* begin SELECTED EXTRACT *

In the meantime the French on the western section of the front made a counterattack from the canal with partial success; but were unable to drive the German troops from the sector entirely. The Teutons took Steenstraate; but their victory there was marred by the fact that the Belgian artillery smashed the bridge behind them. By this time the British reenforcements began to arrive in fairly large numbers. The Thirteenth Brigade of the Fifth Division was placed to the west of Geddes's Detachment, between the Pilkem road and the canal. Territorials who had arrived from England only three days before, the Durham and York Brigades of the Northumbrian Division, supported the Thirteenth Brigade. The Tenth Brigade of the Fourth Division were rushed to support the Third Brigade of Canadians who were south of St. Julien. Other British troops were sent to relieve the tense situation at Grafenstafel.

An attempt to retake St. Julien was made early on Sunday morning, April 25, 1915, by General Hull's Tenth Brigade and two battalions of the Durham and York Brigade. The British worked their way to the few Canadians who had continued on the former front when the main British force had been driven back. There they were checked by the German machine gun fire. TheBritish lost many men here and the efforts to save the day resulted in such a mixture of fighting units that there were fifteen battalions under General Hull, as well as the Canadian artillery.

* end SELECTED EXTRACT *
* begin DATA LISTING *

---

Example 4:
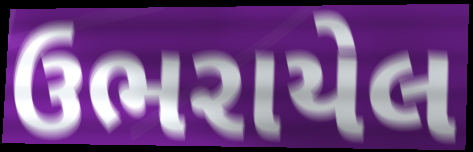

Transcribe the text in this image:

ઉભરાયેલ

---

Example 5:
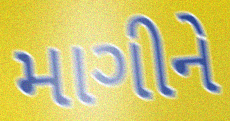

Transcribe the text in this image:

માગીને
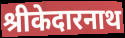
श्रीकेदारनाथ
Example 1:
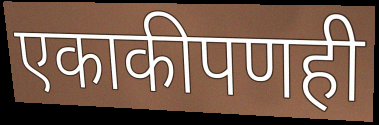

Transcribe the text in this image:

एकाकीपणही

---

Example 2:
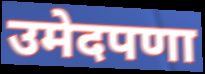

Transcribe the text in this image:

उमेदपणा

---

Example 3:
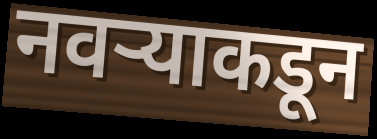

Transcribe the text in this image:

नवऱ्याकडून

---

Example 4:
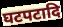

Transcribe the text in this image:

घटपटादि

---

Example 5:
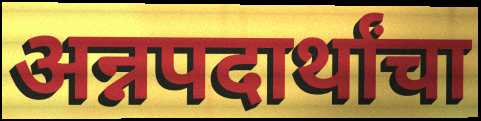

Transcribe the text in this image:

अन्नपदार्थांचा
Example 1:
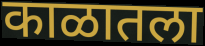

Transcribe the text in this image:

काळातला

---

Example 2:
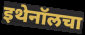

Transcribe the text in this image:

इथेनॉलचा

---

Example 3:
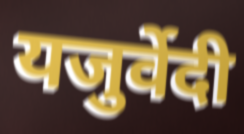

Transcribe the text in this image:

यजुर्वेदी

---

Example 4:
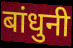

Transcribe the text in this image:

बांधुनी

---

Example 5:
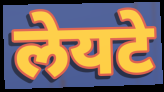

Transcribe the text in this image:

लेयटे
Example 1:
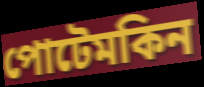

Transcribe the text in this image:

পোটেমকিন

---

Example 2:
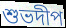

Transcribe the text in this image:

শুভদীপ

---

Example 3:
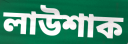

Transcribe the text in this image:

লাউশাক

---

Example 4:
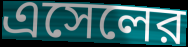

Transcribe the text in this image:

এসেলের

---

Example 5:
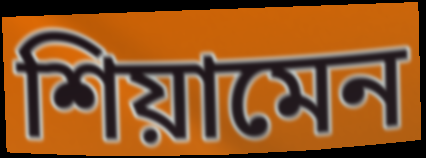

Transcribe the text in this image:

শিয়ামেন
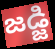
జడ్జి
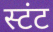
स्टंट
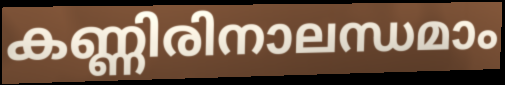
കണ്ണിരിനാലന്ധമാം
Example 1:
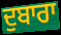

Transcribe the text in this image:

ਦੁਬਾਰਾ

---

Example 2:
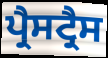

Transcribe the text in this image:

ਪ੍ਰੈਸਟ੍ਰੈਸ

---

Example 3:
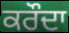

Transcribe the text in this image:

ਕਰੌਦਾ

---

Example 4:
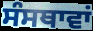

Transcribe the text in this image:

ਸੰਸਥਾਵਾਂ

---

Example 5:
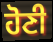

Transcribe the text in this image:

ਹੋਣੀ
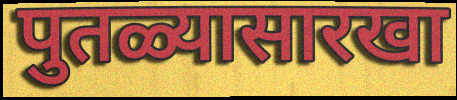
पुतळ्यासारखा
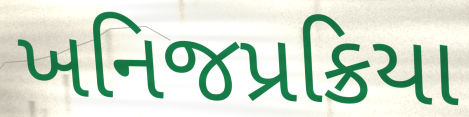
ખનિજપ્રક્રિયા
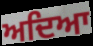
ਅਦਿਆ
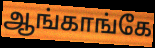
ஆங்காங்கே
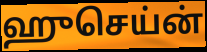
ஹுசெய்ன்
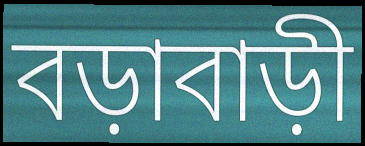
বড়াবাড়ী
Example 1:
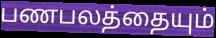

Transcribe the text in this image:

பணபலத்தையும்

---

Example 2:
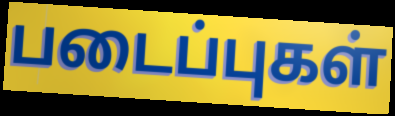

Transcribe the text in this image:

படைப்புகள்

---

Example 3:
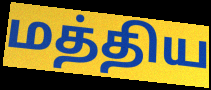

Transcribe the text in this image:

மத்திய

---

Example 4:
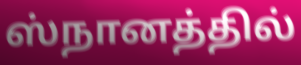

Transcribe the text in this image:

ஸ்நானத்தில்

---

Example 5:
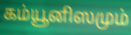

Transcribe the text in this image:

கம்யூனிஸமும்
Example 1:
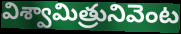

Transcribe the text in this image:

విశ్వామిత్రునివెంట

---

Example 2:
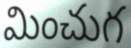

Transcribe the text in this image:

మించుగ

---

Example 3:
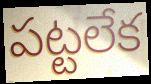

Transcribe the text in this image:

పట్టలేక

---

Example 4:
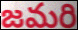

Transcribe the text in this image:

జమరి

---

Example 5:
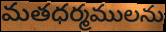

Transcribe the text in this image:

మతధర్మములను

* end DATA LISTING *

> **REQUIRED TASKS**:
a - Summarize the account of the fighting near St. Julien in two sentences.
b - According to the account of the fighting near St. Julien, what smashed the bridge behind the German troops at Steenstraate?
c - Pick up the account of the fighting near St. Julien after its last sentence and carry it forward.

> **THE RESPONSES**:
a - After the French counterattack from the canal only partly succeeded and the Germans took Steenstraate, British reinforcements arrived in large numbers and were sent to support brigades along the front. Early on Sunday, April 25, 1915, General Hull's Tenth Brigade and two battalions of the Durham and York Brigade tried to retake St. Julien but were checked by German machine gun fire and lost many men.

b - The Belgian artillery smashed it.

c -
At Grafenstafel the Eighth Battalion of the Durham Brigade were bombarded with asphyxiating shells before the German infantry attack. The fighting on this section of the front was fierce throughout the afternoon, but finally the British were forced to retire. At Broodseinde, the extreme eastern point of the allied front, the Germans made a desperate attempt to take the salient, using asphyxiating and other bombs again and again on the men of the Twenty-eighth Division of the British. King George's men, however, repelled the attacks with severe loss to the Teutons, taking many prisoners.

The French on the left, beyond the Yperlee Canal, prevented the advance of the German troops; and, farther to the left, the Belgians checked three attacks in which asphyxiating gas was used, south of Dixmude. Thus it may be seen that the Germans had met with no success worth while, when Sunday, April 25, 1915, closed, so far as the ends of the salient were concerned; but in the center the British situation was so critical that the Second Canadian Brigade, reduced to less than 1,000 men, was once more called into action on the following day. On the same day, April 26, 1915, the Lahore Division of the Indian army was marched north of Ypres. The point of the salient was pushed in on that day at Broodseinde, but the German success there was short-lived. The brigade holding Grafenstafel was attacked fiercely by the Germans. The Durham Light Infantry was forced from Fortuin behind the Haanabeek River. The Teutons made several attacks from the St. Julien district against the section between the Yperlee Canal and the southern part of the village. By this time Geddes's Detachment was almost exhausted, they, with the Canadians, having withstood the heaviest fighting at the beginning of the battle; and most likely saved the Allies a most disastrous defeat. The detachment could stand no more, and the various units of which it was composed were returned to their respective commands.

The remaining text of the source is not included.